Research and Analysis on Semantic Orientation of Forum Replies

【作者】 陆彬

【导师】 郭捷; 刘功申;

【作者基本信息】 上海交通大学 , 计算机应用技术, 2011, 硕士

【摘要】 随着互联网的快速发展,网络论坛已经成为了网络时代的重要组成部分。在论坛中,主题帖固然重要,然而多数人都是通过对所关心的主题帖进行回帖来表达自身的观点,因此论坛中的回帖往往更能反映出社会的舆论倾向。要对网络论坛中的回帖进行准确的情感倾向性分析,就必须要把握论坛中的特点,本文首先分析了论坛回帖中的特点,如楼层的层次关系、论坛回帖的语言特点等。本文以论坛回帖为研究对象,提出了一种结合论坛回帖的特点的基于论坛楼层结构的倾向性分析系统,该系统首先提取所需分析的论坛页面的源代码并进行预处理,得出论坛回帖的楼层层次结构形态及各楼层文本内容。接着对各楼层回帖中无意义帖子进行判断,对于长帖子,还要判断其是否与主题帖相关,然后通过机器学习的方法进行分类。对于短帖子,则进行分词以及语法分析操作,结合预先根据论坛回帖语言特点整理得到的情感词词库以及其他常用词库,对短帖进行倾向性分析。最后,根据单个回帖的倾向性以及之前建立的楼层层次结构,得出并统计出主题帖下所有回帖的情感倾向性。实验表明,新系统的判别准确率在80%左右,具有良好的应用前景。

【Abstract】 With the quick developing of internet, network forum become very major part in the information age.
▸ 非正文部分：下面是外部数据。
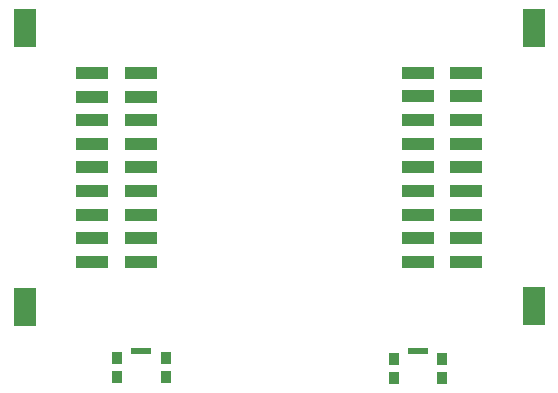
<source format=gbr>
%TF.GenerationSoftware,KiCad,Pcbnew,7.0.2*%
%TF.CreationDate,2023-12-17T17:40:19-05:00*%
%TF.ProjectId,AntSniffer,416e7453-6e69-4666-9665-722e6b696361,rev?*%
%TF.SameCoordinates,Original*%
%TF.FileFunction,Paste,Top*%
%TF.FilePolarity,Positive*%
%FSLAX46Y46*%
G04 Gerber Fmt 4.6, Leading zero omitted, Abs format (unit mm)*
G04 Created by KiCad (PCBNEW 7.0.2) date 2023-12-17 17:40:19*
%MOMM*%
%LPD*%
G01*
G04 APERTURE LIST*
%ADD10R,2.800000X1.100000*%
%ADD11R,1.900000X3.200000*%
%ADD12R,0.900000X1.000000*%
%ADD13R,1.700000X0.550000*%
G04 APERTURE END LIST*
D10*
%TO.C,CN1*%
X152577800Y-45580800D03*
X156687800Y-45580800D03*
X152577800Y-47580800D03*
X156687800Y-47580800D03*
X152577800Y-49580800D03*
X156687800Y-49580800D03*
X152577800Y-51580800D03*
X156687800Y-51580800D03*
X152577800Y-53580800D03*
X156687800Y-53580800D03*
X152577800Y-55580800D03*
X156687800Y-55580800D03*
X152577800Y-57580800D03*
X156687800Y-57580800D03*
X152577800Y-59580800D03*
X156687800Y-59580800D03*
X152577800Y-61580800D03*
X156687800Y-61580800D03*
D11*
X146827800Y-65360800D03*
X146827800Y-41800800D03*
%TD*%
D12*
%TO.C,S1*%
X158768000Y-69710400D03*
X158768000Y-71310400D03*
X154668000Y-71310400D03*
X154668000Y-69710400D03*
D13*
X156718000Y-69085400D03*
%TD*%
D12*
%TO.C,S2*%
X182212200Y-69785400D03*
X182212200Y-71385400D03*
X178112200Y-71385400D03*
X178112200Y-69785400D03*
D13*
X180162200Y-69160400D03*
%TD*%
D10*
%TO.C,CN2*%
X184222900Y-61568600D03*
X180112900Y-61568600D03*
X184222900Y-59568600D03*
X180112900Y-59568600D03*
X184222900Y-57568600D03*
X180112900Y-57568600D03*
X184222900Y-55568600D03*
X180112900Y-55568600D03*
X184222900Y-53568600D03*
X180112900Y-53568600D03*
X184222900Y-51568600D03*
X180112900Y-51568600D03*
X184222900Y-49568600D03*
X180112900Y-49568600D03*
X184222900Y-47568600D03*
X180112900Y-47568600D03*
X184222900Y-45568600D03*
X180112900Y-45568600D03*
D11*
X189972900Y-41788600D03*
X189972900Y-65348600D03*
%TD*%
M02*

</source>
In forum, the main post is important, but most people express their opinion by replying the main post which they concern. The forum replies reflect more emotion orientation to social events.To accurately analyze semantic orientation of forum replies, it is necessary to grasp the features of forum. This paper analyzes the features of the forum replies first, such as floor structure, feature of forum replies language and so on.This paper presents a new system for predicting semantic orientation of forum replies based on forum floor structure and features of forum language. Firstly, this system extracts the required source code of the forum pages. From analyzing the html code of forum pages, the system creates a forum floor structure and saves the dividing text by sequence of forum floor.Next the system will analyze if forum replies are the meaningless. It’s also necessary for long replies to analyze if they are post-related, then classify them by method of machine learning. For short replies, we do word dividing, grammatical analysis work and analyze semantic orientation combined with some word libraries.Finally, we get the semantic orientation of all the replies under the post based on individual reply’s orientation and the forum floor structure which created before. Experiment results have proved the effectiveness of the system.